NavList:
A Community Devoted to the Preservation and Practice of Celestial Navigation and Other Methods of Traditional Wayfinding
From: Peter Fogg
Date: 2007 Oct 5, 20:56 +1000
It's also my
understanding (at least as of a decade ago or so) that most of the long
distance voyagers that still practicing celestial navigation use Ho249
with:
As if it was a question of one or the other, Lu! There are other methods ...
I'm a little bit surprised that so many people, who are in other ways so well informed about matters navigational, seem to think that when it comes to sight reduction then the choice is limited to choosing between HO 249 and HO214.
Quoting from: New Sight Reduction Tables
"The two most popular tabular techniques were using either the DR position or a chosen position; the latter based on an integral degree of latitude and local hour angle. This method required six volumes of tables to cover all possible latitudes ...
On the other hand, tables using the DR position require multiple interpolated entry points. The Ageton Tables (H.O.211) have proved popular and consist of 49 pages of log secants and log cosecants at 0.5 minute intervals. The solution is accomplished in ten steps, with an extra four steps if an azimuth solution is required. Because the DR position is used, the intercepts are usually short, whereas using a chosen position the intercepts are often long and it may not be known until after plotting that a mistake has been made in the sight reduction procedure.
In 1979, P F Pfab of the Honorable Cross-Staff Society of Sweden published his so-called PET Tables (reviewed in the US and British Journals of Navigation) which were based on the cosine-haversine formula, as adapted by Radler de Aquino, but only after a detailed investigation of tabular methods had been made. His analysis took into account such things as accuracy, rules, book openings, DR versus assumed position etc. The PET Tables have been modified and adopted here.
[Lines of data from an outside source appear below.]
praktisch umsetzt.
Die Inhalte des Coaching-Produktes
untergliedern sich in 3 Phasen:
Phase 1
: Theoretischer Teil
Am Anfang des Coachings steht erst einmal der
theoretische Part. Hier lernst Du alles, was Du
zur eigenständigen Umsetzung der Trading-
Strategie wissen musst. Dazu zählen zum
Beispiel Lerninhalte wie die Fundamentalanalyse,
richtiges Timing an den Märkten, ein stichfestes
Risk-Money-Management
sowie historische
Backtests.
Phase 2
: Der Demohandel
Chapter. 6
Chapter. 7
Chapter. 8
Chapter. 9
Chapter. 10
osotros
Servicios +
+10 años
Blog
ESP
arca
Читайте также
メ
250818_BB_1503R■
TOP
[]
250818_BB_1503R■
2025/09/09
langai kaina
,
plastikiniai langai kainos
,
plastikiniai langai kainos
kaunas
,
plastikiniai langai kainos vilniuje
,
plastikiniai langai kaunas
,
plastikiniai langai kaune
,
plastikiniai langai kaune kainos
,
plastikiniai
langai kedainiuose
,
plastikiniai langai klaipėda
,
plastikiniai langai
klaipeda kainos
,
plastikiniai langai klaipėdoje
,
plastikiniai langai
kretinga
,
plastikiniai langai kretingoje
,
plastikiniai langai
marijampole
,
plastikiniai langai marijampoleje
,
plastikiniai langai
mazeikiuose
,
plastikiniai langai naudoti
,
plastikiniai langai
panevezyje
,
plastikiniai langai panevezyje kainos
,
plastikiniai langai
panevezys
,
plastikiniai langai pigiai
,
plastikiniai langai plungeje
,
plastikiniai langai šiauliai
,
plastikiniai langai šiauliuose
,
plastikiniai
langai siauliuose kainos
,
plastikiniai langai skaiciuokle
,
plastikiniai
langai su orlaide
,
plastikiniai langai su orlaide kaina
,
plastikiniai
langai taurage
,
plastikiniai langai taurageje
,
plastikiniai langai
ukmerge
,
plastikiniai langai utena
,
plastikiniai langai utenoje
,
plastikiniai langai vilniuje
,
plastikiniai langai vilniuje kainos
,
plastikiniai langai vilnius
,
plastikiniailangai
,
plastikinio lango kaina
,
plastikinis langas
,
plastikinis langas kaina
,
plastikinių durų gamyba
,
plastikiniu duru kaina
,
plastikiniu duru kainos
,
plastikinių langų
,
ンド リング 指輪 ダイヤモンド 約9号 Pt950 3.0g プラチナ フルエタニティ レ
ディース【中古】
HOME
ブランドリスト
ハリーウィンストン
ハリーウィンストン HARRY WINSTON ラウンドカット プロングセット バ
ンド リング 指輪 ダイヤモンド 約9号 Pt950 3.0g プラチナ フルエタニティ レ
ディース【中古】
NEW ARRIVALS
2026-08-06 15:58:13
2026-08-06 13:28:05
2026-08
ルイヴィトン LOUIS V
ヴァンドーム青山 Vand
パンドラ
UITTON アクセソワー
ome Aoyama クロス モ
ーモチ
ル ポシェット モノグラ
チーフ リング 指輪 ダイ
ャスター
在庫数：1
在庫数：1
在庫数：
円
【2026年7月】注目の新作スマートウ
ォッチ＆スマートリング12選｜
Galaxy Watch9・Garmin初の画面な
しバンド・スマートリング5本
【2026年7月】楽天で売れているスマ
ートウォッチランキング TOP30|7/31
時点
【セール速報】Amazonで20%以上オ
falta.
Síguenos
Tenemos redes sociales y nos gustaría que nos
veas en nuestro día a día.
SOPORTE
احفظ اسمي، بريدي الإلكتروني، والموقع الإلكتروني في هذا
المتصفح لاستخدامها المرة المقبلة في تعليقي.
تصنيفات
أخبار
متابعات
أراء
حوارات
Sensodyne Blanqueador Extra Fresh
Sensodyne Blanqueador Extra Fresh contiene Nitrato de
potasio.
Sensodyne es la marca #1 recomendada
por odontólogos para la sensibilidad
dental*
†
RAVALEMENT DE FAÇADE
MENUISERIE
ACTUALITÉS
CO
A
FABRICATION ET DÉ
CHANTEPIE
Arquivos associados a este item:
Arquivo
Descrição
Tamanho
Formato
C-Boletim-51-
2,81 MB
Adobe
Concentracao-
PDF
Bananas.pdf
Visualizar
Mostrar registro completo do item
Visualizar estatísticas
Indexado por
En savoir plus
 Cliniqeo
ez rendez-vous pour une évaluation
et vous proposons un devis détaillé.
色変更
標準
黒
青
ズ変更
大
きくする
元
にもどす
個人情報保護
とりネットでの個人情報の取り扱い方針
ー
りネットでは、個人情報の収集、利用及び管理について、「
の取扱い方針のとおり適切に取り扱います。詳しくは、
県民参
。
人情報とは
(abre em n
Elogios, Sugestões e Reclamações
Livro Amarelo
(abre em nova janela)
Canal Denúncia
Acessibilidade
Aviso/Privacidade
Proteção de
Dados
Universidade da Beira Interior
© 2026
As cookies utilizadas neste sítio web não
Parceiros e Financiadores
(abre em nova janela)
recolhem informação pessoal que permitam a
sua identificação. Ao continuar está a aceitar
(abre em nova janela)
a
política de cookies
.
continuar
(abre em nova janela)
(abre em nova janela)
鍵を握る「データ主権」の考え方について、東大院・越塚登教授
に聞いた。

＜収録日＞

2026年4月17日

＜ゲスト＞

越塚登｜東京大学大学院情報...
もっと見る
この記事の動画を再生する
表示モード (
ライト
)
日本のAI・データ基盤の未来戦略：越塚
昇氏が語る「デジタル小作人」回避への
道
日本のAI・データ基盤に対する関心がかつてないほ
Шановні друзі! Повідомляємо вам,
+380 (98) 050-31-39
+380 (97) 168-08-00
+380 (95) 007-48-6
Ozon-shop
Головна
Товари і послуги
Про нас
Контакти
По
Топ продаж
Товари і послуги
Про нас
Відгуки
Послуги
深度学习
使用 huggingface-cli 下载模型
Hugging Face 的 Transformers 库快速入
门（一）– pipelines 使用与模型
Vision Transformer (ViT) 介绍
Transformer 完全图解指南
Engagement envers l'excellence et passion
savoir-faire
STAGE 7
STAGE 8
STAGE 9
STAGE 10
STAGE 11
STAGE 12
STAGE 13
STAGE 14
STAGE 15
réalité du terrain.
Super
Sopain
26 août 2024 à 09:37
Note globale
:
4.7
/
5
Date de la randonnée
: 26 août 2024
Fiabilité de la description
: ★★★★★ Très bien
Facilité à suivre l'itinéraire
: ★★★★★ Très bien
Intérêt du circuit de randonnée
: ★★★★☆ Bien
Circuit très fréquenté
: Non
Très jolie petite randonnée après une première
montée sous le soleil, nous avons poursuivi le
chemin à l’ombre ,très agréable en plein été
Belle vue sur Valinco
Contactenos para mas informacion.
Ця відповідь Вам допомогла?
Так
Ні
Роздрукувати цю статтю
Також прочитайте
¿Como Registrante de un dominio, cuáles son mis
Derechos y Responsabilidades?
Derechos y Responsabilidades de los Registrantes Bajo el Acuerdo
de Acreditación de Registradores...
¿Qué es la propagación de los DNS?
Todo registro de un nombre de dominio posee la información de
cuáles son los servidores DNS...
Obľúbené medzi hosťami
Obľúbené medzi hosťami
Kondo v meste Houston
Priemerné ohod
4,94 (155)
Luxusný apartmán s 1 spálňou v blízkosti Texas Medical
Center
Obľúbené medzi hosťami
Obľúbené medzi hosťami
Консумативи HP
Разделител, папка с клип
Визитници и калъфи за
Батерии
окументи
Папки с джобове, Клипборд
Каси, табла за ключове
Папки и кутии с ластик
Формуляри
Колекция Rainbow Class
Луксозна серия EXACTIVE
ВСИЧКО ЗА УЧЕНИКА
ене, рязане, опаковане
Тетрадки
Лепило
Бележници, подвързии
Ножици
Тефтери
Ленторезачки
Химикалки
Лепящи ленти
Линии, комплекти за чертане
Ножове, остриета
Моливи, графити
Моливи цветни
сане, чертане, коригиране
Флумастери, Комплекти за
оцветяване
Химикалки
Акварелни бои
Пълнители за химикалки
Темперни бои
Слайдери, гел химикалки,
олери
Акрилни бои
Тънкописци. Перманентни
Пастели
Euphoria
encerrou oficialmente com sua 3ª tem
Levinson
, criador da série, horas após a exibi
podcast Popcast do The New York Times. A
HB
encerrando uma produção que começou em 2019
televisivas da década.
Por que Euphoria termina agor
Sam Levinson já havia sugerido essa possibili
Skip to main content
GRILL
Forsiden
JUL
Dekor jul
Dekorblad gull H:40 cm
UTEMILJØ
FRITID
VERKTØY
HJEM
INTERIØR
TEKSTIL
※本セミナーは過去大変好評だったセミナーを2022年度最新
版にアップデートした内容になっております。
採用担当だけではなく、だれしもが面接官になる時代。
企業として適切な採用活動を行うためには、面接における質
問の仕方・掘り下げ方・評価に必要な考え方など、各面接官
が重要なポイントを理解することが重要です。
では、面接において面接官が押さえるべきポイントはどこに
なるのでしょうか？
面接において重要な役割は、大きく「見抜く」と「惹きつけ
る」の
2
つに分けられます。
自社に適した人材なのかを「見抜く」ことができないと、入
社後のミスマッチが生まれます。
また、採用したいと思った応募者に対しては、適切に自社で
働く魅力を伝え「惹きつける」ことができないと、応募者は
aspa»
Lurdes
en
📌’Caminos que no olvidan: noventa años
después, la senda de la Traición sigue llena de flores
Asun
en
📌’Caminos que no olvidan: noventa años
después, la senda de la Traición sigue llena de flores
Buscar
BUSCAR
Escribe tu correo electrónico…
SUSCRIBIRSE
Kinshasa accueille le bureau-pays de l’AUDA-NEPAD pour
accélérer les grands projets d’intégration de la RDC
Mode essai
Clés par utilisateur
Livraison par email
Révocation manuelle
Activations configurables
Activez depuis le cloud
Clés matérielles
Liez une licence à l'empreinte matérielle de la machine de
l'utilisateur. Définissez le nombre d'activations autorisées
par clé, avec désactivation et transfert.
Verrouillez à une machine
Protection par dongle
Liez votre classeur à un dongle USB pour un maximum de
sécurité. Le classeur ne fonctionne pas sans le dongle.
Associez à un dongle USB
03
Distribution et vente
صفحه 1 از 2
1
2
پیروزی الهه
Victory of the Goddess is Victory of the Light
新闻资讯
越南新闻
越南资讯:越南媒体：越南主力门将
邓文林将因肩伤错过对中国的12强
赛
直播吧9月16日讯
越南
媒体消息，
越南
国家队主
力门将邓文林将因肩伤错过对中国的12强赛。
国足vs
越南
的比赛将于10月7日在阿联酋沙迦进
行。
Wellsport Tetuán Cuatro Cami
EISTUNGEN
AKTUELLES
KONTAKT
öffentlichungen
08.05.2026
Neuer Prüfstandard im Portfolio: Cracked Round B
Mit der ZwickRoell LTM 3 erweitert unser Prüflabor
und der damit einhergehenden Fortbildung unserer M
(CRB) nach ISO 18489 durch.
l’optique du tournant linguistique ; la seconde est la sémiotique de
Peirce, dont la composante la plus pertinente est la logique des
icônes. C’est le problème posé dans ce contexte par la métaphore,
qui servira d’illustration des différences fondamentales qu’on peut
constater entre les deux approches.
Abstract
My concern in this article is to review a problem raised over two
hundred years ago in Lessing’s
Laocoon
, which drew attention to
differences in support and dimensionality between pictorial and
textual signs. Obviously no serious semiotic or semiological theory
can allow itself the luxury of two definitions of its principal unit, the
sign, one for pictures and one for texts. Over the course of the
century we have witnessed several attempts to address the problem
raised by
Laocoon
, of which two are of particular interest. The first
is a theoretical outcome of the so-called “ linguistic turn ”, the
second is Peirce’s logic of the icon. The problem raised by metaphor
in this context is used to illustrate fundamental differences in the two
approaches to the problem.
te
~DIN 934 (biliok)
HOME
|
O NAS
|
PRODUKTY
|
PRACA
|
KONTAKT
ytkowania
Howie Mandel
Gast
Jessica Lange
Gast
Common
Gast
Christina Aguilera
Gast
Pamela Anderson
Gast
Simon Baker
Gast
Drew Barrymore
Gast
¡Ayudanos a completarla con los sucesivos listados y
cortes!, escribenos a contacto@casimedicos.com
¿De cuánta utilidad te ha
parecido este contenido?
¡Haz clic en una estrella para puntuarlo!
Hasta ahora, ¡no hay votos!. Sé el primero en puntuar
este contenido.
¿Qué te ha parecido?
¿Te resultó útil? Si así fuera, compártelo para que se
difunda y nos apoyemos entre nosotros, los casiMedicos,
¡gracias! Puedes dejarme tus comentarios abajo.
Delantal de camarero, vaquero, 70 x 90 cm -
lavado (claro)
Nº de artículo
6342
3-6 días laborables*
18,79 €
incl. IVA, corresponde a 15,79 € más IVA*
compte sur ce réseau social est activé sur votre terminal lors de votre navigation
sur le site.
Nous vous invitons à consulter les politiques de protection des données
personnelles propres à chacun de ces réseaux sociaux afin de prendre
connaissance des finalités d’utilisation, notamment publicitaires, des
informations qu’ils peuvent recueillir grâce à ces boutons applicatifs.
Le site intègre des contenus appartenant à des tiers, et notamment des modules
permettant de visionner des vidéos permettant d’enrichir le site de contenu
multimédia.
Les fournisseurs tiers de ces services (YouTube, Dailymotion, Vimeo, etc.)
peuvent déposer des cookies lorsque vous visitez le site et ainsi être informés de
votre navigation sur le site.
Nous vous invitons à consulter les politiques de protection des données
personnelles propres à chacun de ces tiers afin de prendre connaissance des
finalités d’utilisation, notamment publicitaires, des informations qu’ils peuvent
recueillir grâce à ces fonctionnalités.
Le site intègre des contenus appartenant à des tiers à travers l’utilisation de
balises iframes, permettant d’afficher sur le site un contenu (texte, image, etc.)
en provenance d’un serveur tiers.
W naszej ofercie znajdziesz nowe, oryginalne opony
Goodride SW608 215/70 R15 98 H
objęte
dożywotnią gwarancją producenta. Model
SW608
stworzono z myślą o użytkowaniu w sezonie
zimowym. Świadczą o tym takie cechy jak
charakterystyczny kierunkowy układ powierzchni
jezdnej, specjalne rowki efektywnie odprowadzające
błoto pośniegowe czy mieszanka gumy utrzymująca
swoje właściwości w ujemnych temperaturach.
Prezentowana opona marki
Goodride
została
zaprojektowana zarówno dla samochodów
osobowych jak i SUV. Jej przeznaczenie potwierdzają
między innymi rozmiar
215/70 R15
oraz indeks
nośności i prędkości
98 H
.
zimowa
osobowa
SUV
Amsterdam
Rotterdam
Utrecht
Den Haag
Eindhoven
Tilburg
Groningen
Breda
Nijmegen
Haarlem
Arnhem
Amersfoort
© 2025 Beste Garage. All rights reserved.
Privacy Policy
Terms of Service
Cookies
They are extremely simple to use."
In this way does the author of The Complete On-Board Celestial Navigator explain the reasoning behind, and the history of, the sight reduction tables contained in his book. They consist there of 20 quarto pages and are tabulated for 1 minute of arc intervals, adequate for the purpose of the book (practical celestial navigation from a small craft).
They would seem to constitute a useful alternative to the HO family.
The latter are freely available on the author's site:
http://gbennett.customer.netspace.net.au/
under:
New Sight Reduction Tables
I find them (the six figure tables) a little more fussy to use, although not much different to the original tables in the book. A table of Proportional Parts and a Sum Search Values is included to assist interpolation. They appear to address the lack of precision of the original tables.
They consist of (or rather, can be printed out as) 20 A4 pages, which I have slid into plastic sleeves between more substantial plastic covers. Hardly one volume, let alone multiple volumes that need replacing at regular intervals ...
The quotes above come from an explanatory note offered with the tables, which includes a worked example.